- _Problem description_
Find the line with "Action: M Peat" in the entries below, then reproduce it and every line after it down to and including the line with "2 Group Processes", exactly.
___ Material supplied ___
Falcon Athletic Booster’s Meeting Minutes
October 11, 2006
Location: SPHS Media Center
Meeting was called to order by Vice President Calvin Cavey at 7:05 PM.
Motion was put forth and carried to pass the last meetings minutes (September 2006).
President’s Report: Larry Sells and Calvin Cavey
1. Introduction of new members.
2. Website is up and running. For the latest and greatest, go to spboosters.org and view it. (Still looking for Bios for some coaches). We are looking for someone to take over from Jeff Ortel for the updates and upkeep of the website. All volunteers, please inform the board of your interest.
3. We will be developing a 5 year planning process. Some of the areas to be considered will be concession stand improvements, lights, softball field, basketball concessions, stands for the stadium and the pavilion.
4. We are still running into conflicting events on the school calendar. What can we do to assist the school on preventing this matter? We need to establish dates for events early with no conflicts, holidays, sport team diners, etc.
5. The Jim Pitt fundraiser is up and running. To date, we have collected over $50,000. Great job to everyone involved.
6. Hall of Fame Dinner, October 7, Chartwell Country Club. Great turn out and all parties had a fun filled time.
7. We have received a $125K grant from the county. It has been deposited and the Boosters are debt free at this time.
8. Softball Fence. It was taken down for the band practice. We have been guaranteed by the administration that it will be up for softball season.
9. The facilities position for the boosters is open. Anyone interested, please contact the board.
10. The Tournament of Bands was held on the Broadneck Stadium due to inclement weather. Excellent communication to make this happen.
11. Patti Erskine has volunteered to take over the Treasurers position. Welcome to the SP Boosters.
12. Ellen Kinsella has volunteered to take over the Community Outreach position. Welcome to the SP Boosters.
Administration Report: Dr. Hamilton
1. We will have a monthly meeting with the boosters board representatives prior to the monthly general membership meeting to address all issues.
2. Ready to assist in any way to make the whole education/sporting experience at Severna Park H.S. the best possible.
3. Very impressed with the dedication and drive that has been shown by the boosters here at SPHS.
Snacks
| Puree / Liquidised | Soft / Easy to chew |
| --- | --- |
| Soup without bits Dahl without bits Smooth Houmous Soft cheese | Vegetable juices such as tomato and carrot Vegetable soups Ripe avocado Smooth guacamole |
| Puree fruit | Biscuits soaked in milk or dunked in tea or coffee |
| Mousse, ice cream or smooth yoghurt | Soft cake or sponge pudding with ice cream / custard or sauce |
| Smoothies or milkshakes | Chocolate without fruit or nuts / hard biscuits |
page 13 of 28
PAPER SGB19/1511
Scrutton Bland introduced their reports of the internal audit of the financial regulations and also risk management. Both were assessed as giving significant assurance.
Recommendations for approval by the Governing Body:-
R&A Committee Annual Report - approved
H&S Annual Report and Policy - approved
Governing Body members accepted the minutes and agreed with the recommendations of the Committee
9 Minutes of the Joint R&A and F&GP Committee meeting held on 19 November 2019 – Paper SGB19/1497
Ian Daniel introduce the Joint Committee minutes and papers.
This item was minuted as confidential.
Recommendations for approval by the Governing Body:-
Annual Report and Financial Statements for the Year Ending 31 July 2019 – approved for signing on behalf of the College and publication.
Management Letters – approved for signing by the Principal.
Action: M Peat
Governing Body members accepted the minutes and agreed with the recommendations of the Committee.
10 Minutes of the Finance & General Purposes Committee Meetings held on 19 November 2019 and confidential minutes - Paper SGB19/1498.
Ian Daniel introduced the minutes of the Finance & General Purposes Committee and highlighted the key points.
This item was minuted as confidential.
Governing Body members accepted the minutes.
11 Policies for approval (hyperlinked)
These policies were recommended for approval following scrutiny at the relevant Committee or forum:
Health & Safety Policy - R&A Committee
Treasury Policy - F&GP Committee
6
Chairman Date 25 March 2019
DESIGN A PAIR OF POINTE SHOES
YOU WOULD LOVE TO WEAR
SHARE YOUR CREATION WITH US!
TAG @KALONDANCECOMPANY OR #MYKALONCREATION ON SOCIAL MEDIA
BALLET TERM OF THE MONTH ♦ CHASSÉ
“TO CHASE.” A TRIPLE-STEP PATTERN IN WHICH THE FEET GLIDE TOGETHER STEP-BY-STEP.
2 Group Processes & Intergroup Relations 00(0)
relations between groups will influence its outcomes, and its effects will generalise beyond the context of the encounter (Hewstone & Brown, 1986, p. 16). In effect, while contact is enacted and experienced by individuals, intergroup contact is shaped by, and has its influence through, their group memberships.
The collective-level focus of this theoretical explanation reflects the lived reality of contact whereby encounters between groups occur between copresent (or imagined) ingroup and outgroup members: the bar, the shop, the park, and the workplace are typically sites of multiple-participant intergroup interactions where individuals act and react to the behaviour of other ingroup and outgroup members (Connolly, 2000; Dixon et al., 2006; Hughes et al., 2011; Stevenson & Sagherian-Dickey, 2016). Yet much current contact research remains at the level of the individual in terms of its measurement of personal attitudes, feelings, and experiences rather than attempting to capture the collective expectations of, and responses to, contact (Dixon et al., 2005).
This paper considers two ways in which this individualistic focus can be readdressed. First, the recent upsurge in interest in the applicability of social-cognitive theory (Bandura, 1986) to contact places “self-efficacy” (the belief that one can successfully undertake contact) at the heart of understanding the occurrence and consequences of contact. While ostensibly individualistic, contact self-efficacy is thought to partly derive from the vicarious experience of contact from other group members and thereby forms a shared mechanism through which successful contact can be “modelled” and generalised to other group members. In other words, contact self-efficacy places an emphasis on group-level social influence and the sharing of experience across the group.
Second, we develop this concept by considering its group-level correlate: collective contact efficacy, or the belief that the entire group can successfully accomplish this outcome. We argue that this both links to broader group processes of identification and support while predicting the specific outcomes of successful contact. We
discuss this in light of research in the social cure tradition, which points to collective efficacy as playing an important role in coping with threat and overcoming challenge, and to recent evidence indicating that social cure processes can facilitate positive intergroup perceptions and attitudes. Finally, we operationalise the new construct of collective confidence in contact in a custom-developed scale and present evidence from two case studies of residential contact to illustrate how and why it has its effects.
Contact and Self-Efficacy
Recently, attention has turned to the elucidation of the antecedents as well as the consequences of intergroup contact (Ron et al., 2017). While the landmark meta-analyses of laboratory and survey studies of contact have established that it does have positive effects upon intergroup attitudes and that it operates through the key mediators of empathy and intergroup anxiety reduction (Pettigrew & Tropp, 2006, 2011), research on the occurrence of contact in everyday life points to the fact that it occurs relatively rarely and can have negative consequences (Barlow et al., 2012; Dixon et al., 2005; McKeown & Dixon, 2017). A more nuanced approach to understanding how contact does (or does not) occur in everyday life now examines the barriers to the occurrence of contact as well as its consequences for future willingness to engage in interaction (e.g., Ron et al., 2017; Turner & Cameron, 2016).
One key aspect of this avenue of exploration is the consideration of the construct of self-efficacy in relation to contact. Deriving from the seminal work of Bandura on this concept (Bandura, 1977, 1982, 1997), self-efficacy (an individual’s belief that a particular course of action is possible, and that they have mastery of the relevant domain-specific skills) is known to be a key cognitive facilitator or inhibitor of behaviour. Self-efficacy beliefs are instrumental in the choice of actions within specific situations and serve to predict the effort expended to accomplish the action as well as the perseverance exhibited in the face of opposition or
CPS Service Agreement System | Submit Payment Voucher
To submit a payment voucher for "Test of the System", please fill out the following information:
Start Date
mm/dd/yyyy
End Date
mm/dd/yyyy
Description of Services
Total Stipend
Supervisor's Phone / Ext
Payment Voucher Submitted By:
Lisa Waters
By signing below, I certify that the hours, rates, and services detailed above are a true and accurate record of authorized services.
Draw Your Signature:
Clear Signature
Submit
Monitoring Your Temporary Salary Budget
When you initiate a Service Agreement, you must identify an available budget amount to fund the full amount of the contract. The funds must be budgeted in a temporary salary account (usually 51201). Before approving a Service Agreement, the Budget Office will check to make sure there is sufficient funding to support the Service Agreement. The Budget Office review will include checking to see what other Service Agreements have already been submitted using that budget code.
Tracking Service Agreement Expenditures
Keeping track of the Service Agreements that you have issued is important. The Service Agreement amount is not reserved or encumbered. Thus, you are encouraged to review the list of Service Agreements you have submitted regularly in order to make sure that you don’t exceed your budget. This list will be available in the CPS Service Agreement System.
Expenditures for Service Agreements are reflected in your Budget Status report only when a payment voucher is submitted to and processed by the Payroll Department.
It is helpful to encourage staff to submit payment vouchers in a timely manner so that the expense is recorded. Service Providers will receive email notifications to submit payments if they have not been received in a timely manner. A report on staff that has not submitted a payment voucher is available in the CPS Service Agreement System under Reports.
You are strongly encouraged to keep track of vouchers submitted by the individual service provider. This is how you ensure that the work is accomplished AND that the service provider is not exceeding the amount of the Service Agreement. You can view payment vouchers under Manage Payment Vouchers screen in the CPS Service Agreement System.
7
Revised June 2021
___
- _Task answer_
Action: M Peat
Governing Body members accepted the minutes and agreed with the recommendations of the Committee.
10 Minutes of the Finance & General Purposes Committee Meetings held on 19 November 2019 and confidential minutes - Paper SGB19/1498.
Ian Daniel introduced the minutes of the Finance & General Purposes Committee and highlighted the key points.
This item was minuted as confidential.
Governing Body members accepted the minutes.
11 Policies for approval (hyperlinked)
These policies were recommended for approval following scrutiny at the relevant Committee or forum:
Health & Safety Policy - R&A Committee
Treasury Policy - F&GP Committee
6
Chairman Date 25 March 2019
DESIGN A PAIR OF POINTE SHOES
YOU WOULD LOVE TO WEAR
SHARE YOUR CREATION WITH US!
TAG @KALONDANCECOMPANY OR #MYKALONCREATION ON SOCIAL MEDIA
BALLET TERM OF THE MONTH ♦ CHASSÉ
“TO CHASE.” A TRIPLE-STEP PATTERN IN WHICH THE FEET GLIDE TOGETHER STEP-BY-STEP.
2 Group Processes & Intergroup Relations 00(0)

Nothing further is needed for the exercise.